What are the benefits of using external data sources such as BCIS etc?
- Industry wide data
- Standardisation
- Data management
How do you ensure the data that you hold on your clients is kept secure and confidential ?
- We use an only system to carry out checks
- Operate a clear desk policy
- Shredding of details etc
- Two factor authentication of IT systems
How do you ensure the data that you hold on your clients is kept secure and confidential ?
- We use an only system to carry out checks
- Operate a clear desk policy
- shredding of details etc
- Two factor authentication of IT system
How long do you keep client’s data and how do you ensure it is deleted when necessary?
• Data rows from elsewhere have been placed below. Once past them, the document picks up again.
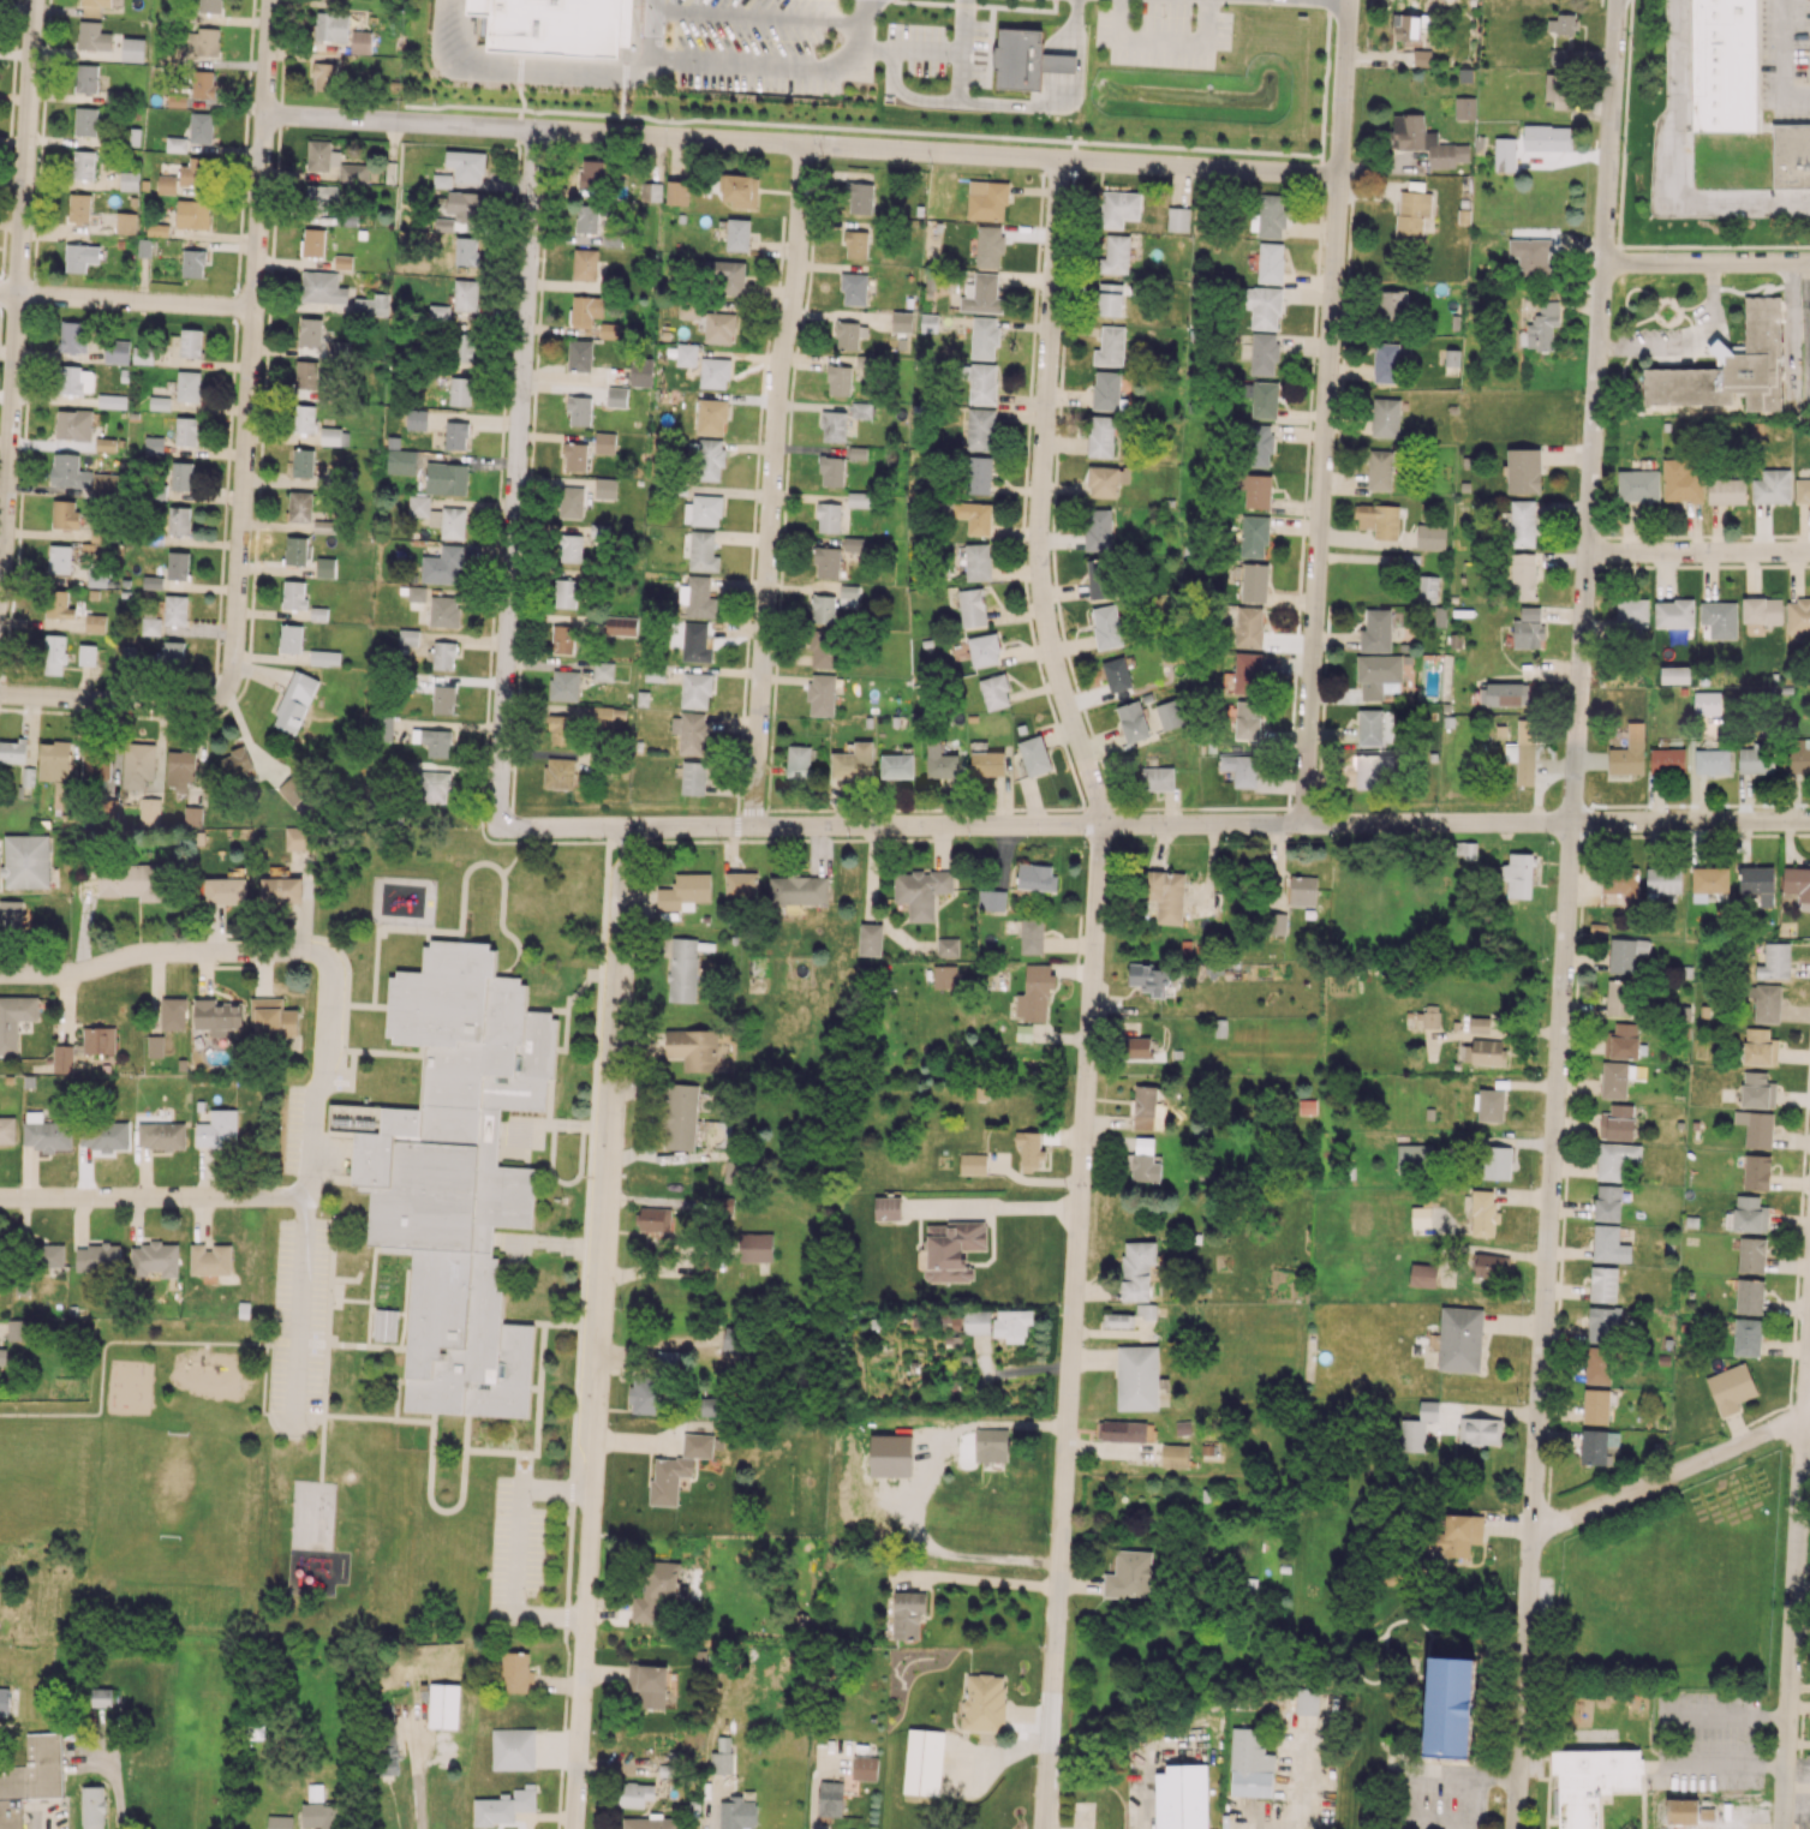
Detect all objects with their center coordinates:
road: (1053, 3)
building: (93, 7)
road: (756, 13)
building: (331, 26)
building: (555, 26)
road: (1071, 27)
building: (1406, 27)
building: (93, 36)
building: (204, 41)
building: (360, 42)
road: (933, 46)
building: (133, 49)
building: (1422, 58)
building: (1025, 59)
road: (1781, 60)
road: (1069, 62)
building: (1723, 65)
road: (553, 68)
road: (781, 68)
road: (958, 73)
building: (325, 76)
building: (87, 77)
building: (204, 84)
road: (621, 85)
road: (516, 88)
building: (1558, 89)
building: (177, 100)
road: (970, 100)
building: (1465, 107)
building: (85, 120)
building: (201, 127)
building: (1547, 137)
building: (1426, 141)
road: (801, 143)
building: (176, 144)
building: (1504, 153)
building: (1791, 156)
building: (333, 162)
building: (83, 164)
road: (1671, 164)
building: (466, 165)
building: (193, 171)
building: (593, 173)
building: (128, 180)
building: (442, 180)
building: (167, 184)
building: (741, 190)
building: (650, 192)
building: (677, 192)
building: (321, 195)
building: (860, 197)
building: (987, 200)
building: (465, 205)
building: (79, 207)
building: (1119, 208)
building: (193, 214)
building: (1269, 215)
building: (1411, 215)
building: (586, 218)
building: (1178, 219)
building: (125, 222)
building: (444, 224)
building: (158, 229)
building: (738, 234)
building: (313, 241)
building: (856, 244)
building: (989, 246)
building: (465, 251)
building: (1115, 255)
building: (1531, 255)
building: (81, 256)
building: (342, 261)
road: (1706, 261)
building: (1270, 262)
building: (193, 263)
building: (584, 264)
building: (725, 277)
road: (17, 287)
building: (322, 287)
building: (854, 289)
building: (981, 294)
building: (466, 295)
building: (1110, 299)
road: (126, 300)
building: (372, 304)
building: (1392, 304)
building: (1262, 306)
building: (585, 310)
building: (689, 310)
building: (1809, 312)
building: (928, 321)
building: (901, 322)
building: (1544, 326)
building: (719, 327)
building: (608, 330)
road: (1808, 332)
building: (850, 335)
building: (73, 336)
building: (319, 337)
building: (983, 337)
building: (190, 342)
building: (1110, 346)
road: (1693, 346)
road: (251, 347)
building: (462, 347)
building: (117, 351)
building: (143, 354)
building: (688, 354)
building: (1263, 354)
building: (579, 355)
building: (1385, 362)
building: (1729, 367)
building: (636, 371)
building: (714, 372)
building: (306, 373)
building: (75, 379)
building: (839, 379)
building: (982, 384)
building: (188, 385)
building: (460, 390)
building: (1106, 390)
building: (616, 396)
building: (1262, 398)
building: (110, 401)
building: (159, 402)
road: (1808, 402)
building: (579, 410)
building: (861, 410)
road: (1324, 411)
building: (711, 416)
building: (1385, 417)
building: (304, 418)
building: (416, 419)
building: (73, 424)
building: (833, 426)
building: (979, 428)
building: (186, 430)
building: (456, 435)
building: (334, 436)
building: (1101, 436)
building: (604, 442)
building: (105, 444)
building: (1258, 444)
building: (154, 445)
building: (575, 456)
building: (709, 459)
building: (401, 461)
building: (302, 462)
building: (1380, 469)
building: (831, 470)
building: (1523, 470)
building: (68, 471)
building: (181, 475)
road: (515, 475)
building: (978, 475)
building: (446, 478)
building: (1107, 480)
building: (1682, 480)
building: (106, 483)
road: (771, 484)
building: (1638, 485)
building: (1772, 486)
building: (605, 488)
building: (1255, 489)
building: (1802, 490)
building: (1727, 491)
building: (859, 499)
building: (571, 502)
building: (299, 506)
building: (703, 510)
building: (64, 513)
building: (974, 516)
building: (439, 517)
building: (828, 517)
building: (1378, 519)
building: (179, 520)
building: (1523, 523)
building: (325, 527)
building: (1098, 529)
building: (1253, 535)
building: (1431, 537)
building: (856, 544)
building: (570, 548)
building: (295, 550)
building: (702, 551)
road: (1698, 551)
building: (59, 558)
building: (827, 562)
building: (977, 562)
building: (177, 565)
building: (443, 565)
building: (325, 567)
building: (1523, 576)
building: (100, 578)
building: (1100, 578)
building: (1254, 582)
building: (1427, 586)
building: (565, 593)
building: (294, 594)
building: (848, 596)
building: (416, 597)
building: (697, 597)
building: (58, 605)
building: (972, 607)
building: (175, 609)
building: (823, 609)
building: (1762, 610)
building: (443, 611)
building: (1631, 612)
building: (318, 613)
building: (1674, 613)
building: (1798, 616)
building: (1719, 619)
building: (94, 622)
building: (622, 625)
building: (151, 626)
building: (1107, 626)
building: (1249, 627)
building: (1528, 629)
building: (1376, 631)
building: (408, 637)
building: (290, 638)
building: (562, 639)
building: (695, 643)
building: (823, 648)
building: (984, 649)
building: (172, 652)
building: (53, 654)
building: (86, 654)
building: (443, 655)
building: (324, 657)
building: (603, 671)
building: (654, 673)
building: (1247, 673)
building: (1117, 674)
building: (1675, 674)
building: (1378, 675)
building: (564, 685)
building: (696, 690)
building: (995, 692)
building: (1504, 694)
building: (821, 695)
road: (112, 698)
building: (443, 699)
building: (295, 702)
building: (1706, 703)
building: (1170, 714)
building: (607, 715)
building: (1248, 719)
building: (1133, 721)
building: (1370, 726)
building: (382, 727)
building: (560, 729)
building: (689, 732)
building: (433, 741)
building: (13, 751)
building: (1523, 752)
building: (1628, 752)
building: (1034, 755)
building: (1796, 755)
building: (141, 759)
building: (1756, 759)
building: (54, 760)
building: (798, 760)
building: (1667, 760)
building: (854, 761)
building: (941, 761)
building: (1711, 761)
building: (95, 762)
building: (234, 762)
building: (988, 763)
building: (897, 765)
building: (1240, 768)
building: (180, 769)
building: (1371, 770)
building: (560, 772)
building: (693, 778)
building: (1158, 778)
building: (434, 787)
building: (64, 795)
building: (297, 797)
building: (192, 816)
road: (1155, 824)
building: (298, 838)
building: (1465, 849)
building: (26, 861)
building: (1036, 875)
building: (1518, 875)
building: (131, 881)
building: (1663, 881)
building: (1708, 882)
building: (741, 883)
building: (1758, 883)
building: (1798, 884)
building: (1619, 888)
building: (280, 889)
building: (798, 889)
building: (1302, 890)
building: (921, 891)
building: (684, 892)
building: (1165, 894)
building: (991, 899)
building: (11, 914)
road: (1566, 914)
building: (1277, 923)
building: (1031, 936)
building: (870, 939)
building: (947, 947)
road: (153, 952)
building: (1626, 954)
building: (1775, 961)
building: (682, 969)
building: (945, 976)
building: (1151, 979)
road: (1091, 990)
building: (1034, 992)
building: (1619, 997)
building: (1765, 1002)
building: (173, 1013)
building: (219, 1016)
building: (1431, 1016)
building: (273, 1019)
building: (14, 1020)
building: (1479, 1024)
building: (1023, 1032)
building: (99, 1040)
building: (1622, 1041)
building: (155, 1045)
building: (1137, 1047)
building: (1759, 1047)
building: (693, 1048)
building: (1484, 1052)
building: (62, 1058)
road: (326, 1069)
building: (1614, 1080)
building: (1757, 1090)
building: (1490, 1105)
building: (1144, 1106)
building: (685, 1119)
building: (1617, 1122)
building: (1756, 1128)
building: (217, 1129)
building: (7, 1130)
building: (46, 1133)
building: (103, 1135)
building: (161, 1135)
building: (1029, 1149)
building: (1414, 1156)
building: (1615, 1159)
building: (1143, 1161)
building: (972, 1163)
building: (1496, 1163)
building: (1756, 1171)
building: (734, 1172)
building: (455, 1173)
road: (151, 1197)
building: (1608, 1202)
building: (887, 1208)
building: (1483, 1213)
building: (1749, 1214)
building: (1420, 1216)
building: (655, 1219)
building: (1609, 1244)
building: (755, 1247)
building: (950, 1250)
building: (50, 1254)
building: (1752, 1254)
building: (99, 1257)
building: (154, 1259)
building: (210, 1259)
building: (1491, 1266)
building: (1137, 1269)
building: (1423, 1275)
building: (1603, 1284)
building: (1749, 1296)
road: (296, 1304)
building: (1118, 1320)
building: (977, 1322)
building: (386, 1324)
building: (1012, 1324)
building: (1604, 1324)
road: (602, 1327)
building: (17, 1329)
building: (1747, 1337)
building: (732, 1338)
building: (1460, 1339)
building: (3, 1356)
building: (1598, 1365)
building: (1137, 1377)
building: (1731, 1388)
building: (644, 1394)
building: (712, 1406)
building: (1596, 1406)
building: (1417, 1427)
building: (1121, 1431)
building: (1480, 1431)
building: (1613, 1443)
building: (988, 1444)
building: (1595, 1447)
building: (890, 1454)
building: (1175, 1455)
building: (677, 1468)
road: (1672, 1473)
building: (1457, 1535)
building: (1129, 1575)
road: (991, 1579)
road: (1795, 1584)
building: (657, 1589)
building: (908, 1615)
building: (516, 1672)
building: (648, 1684)
building: (101, 1697)
building: (4, 1701)
building: (1306, 1701)
building: (984, 1702)
building: (443, 1705)
building: (1449, 1706)
road: (1665, 1737)
building: (387, 1739)
building: (512, 1749)
building: (923, 1761)
building: (720, 1762)
building: (1250, 1764)
building: (864, 1767)
road: (1462, 1775)
building: (31, 1777)
road: (418, 1780)
building: (1591, 1782)
road: (1294, 1786)
building: (634, 1793)
building: (1181, 1797)
building: (830, 1798)
building: (93, 1807)
building: (504, 1807)
building: (1687, 1811)
building: (736, 1813)
building: (320, 1815)
building: (279, 1822)
building: (651, 1823)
Dependent on the type of data and the contract
* Under hand - 6 years
* Under deed - 12 years
* Limitations act – 15 years
What are the 8 rights under GDPR ?
The Right to Information
The Right of Access
The Right to Rectification
The Right to Erasure
The Right to Restriction of Processing
The Right to Data Portability
The Right to Object
The Right to Avoid Automated Decision-Making
What is the new data protection legislation in the UK ?
UK GDPR
What types of breaches are there under GDPR ? DDA
- Disclosure
- Destruction
- Alteration
What is personal information ?
- Address
- DOB
- Bank details
What is sensitive information/data ?
- Medical records
- Sexual orientation
What is copyright ?
Copyright is an intellectual property right assigned automatically to the creator. It prevents unauthorised copying and publishing of an original work. Copyright applies to research data and plays a role when creating, sharing and reusing data.
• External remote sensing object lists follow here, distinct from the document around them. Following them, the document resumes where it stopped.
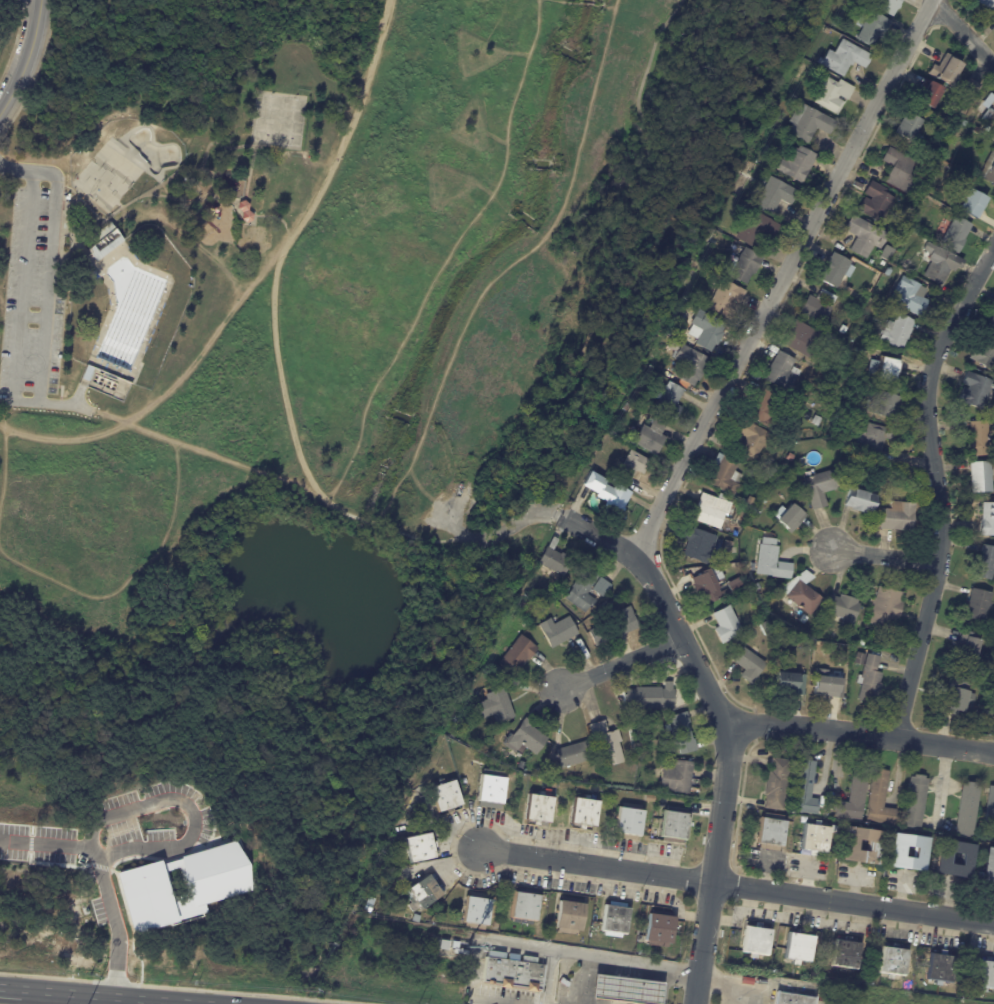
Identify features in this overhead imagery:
road: (27, 4)
building: (844, 4)
building: (987, 4)
building: (885, 5)
building: (993, 20)
building: (872, 29)
building: (827, 31)
road: (964, 33)
road: (24, 58)
building: (844, 58)
building: (944, 68)
building: (970, 89)
building: (928, 94)
building: (832, 95)
building: (988, 115)
park: (275, 118)
building: (809, 123)
building: (964, 124)
building: (907, 127)
building: (993, 136)
road: (253, 151)
building: (767, 152)
park: (122, 162)
building: (798, 164)
building: (988, 169)
road: (15, 170)
road: (177, 171)
building: (900, 171)
building: (776, 195)
building: (875, 202)
building: (972, 204)
road: (272, 216)
building: (756, 228)
building: (904, 228)
building: (956, 235)
building: (864, 237)
road: (74, 238)
building: (102, 243)
road: (290, 243)
road: (68, 248)
park: (135, 252)
building: (940, 264)
road: (653, 265)
building: (744, 267)
building: (836, 271)
building: (888, 272)
road: (778, 277)
building: (848, 292)
parking lot: (32, 293)
building: (910, 297)
building: (726, 300)
building: (818, 307)
road: (32, 317)
building: (992, 324)
building: (843, 330)
building: (705, 331)
building: (898, 332)
building: (807, 341)
building: (985, 352)
building: (688, 363)
building: (885, 369)
building: (782, 373)
road: (0, 375)
road: (168, 390)
building: (976, 392)
road: (78, 395)
road: (35, 401)
building: (669, 401)
road: (66, 404)
building: (628, 407)
building: (883, 407)
building: (763, 408)
park: (311, 416)
building: (816, 421)
building: (839, 428)
building: (651, 436)
building: (753, 440)
building: (874, 440)
building: (979, 440)
road: (203, 458)
building: (631, 465)
building: (725, 476)
building: (981, 478)
road: (936, 485)
building: (821, 489)
building: (607, 491)
building: (751, 502)
building: (860, 502)
road: (332, 507)
building: (710, 512)
road: (496, 514)
building: (789, 518)
building: (898, 518)
road: (367, 521)
building: (988, 521)
road: (597, 535)
building: (754, 538)
road: (463, 541)
building: (698, 545)
building: (728, 548)
road: (884, 554)
building: (554, 558)
building: (770, 562)
building: (984, 565)
building: (599, 588)
building: (757, 588)
building: (707, 589)
building: (582, 590)
building: (801, 594)
building: (561, 599)
building: (522, 605)
building: (978, 606)
building: (885, 609)
building: (842, 612)
building: (803, 620)
building: (726, 625)
building: (614, 626)
building: (557, 631)
building: (794, 643)
building: (861, 644)
building: (968, 652)
building: (518, 654)
road: (619, 663)
building: (749, 666)
building: (475, 679)
building: (868, 679)
building: (786, 682)
building: (827, 686)
building: (649, 697)
building: (956, 698)
building: (993, 703)
building: (495, 706)
building: (650, 716)
road: (861, 731)
building: (682, 733)
building: (527, 738)
building: (606, 743)
building: (574, 754)
building: (521, 765)
road: (727, 771)
building: (676, 777)
building: (776, 786)
building: (805, 790)
building: (491, 791)
building: (446, 797)
building: (854, 797)
building: (879, 801)
building: (915, 803)
building: (539, 808)
building: (990, 808)
building: (967, 811)
building: (584, 812)
building: (630, 821)
building: (673, 826)
building: (771, 834)
building: (815, 840)
building: (979, 844)
building: (420, 847)
building: (874, 849)
building: (920, 855)
building: (943, 862)
road: (596, 865)
building: (989, 868)
building: (418, 890)
road: (853, 902)
building: (526, 908)
building: (477, 910)
building: (569, 917)
building: (412, 918)
building: (616, 919)
building: (497, 924)
building: (659, 931)
building: (531, 937)
building: (756, 940)
building: (460, 948)
building: (607, 948)
building: (799, 948)
building: (647, 953)
road: (568, 955)
building: (846, 955)
road: (479, 958)
road: (617, 961)
building: (893, 961)
building: (940, 967)
building: (514, 973)
building: (984, 974)
road: (726, 980)
road: (547, 982)
road: (664, 986)
road: (9, 987)
building: (625, 990)
gas station: (625, 991)
road: (114, 996)
building: (793, 999)
road: (509, 1003)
What data do you typically store of clients?
Typically personal information such as name, address, email, phone number and commercially sensitive data such as information relating to security, transactions etc.
How long should you store the data for?
The shortest time you should keep files is six years (breach of contract claims) but the Limitation Act 1980 provides for a period of up to 15 years for a professional negligence claim (injury/loss etc). GDPR does not specify retention periods for personal data. Instead, it states that personal data may only be kept in a form that permits identification of the individual for no longer than is necessary for the purposes for which it was processed
What does the Limitation Act 1980 entail?
Limitation laws prevent certain legal claims being brought against a person or company after a defined period of time.
What are the penalties for not complying with GDPR?
Tier 1 - 2% turnover / 10million Euros - the greater
Tier 2 - 4% turnover / 20 million euros - the greater.
What is the Freedom of Information Act 2000?
Gives individuals rights to access information held by public bodies.
How do you delete data?
Right to erase - verbal or written request. Company 1month to reply. Not automatic response to delete.
What are the timescales for reporting a data breach?
72hrs.
What are the 4 levels of BIM?
Level 0 - Unmanaged CAD,
Level 1 - Managed CAD 2D / 3D,
Level 2 - Managed 3D with data but created in separate discipline models,
Level 3 - Single online model with construction sequencing, costs and life cycle info
What are the roles under GDPR?
Data Subject - person who is the subject of the data.
Data Controller - collects data and determines use of data.
Data Processor - processes data.
Data Protection Officer - monitor internal compliance
Supervisory authority - independant authority responsible for enforcing GDPR.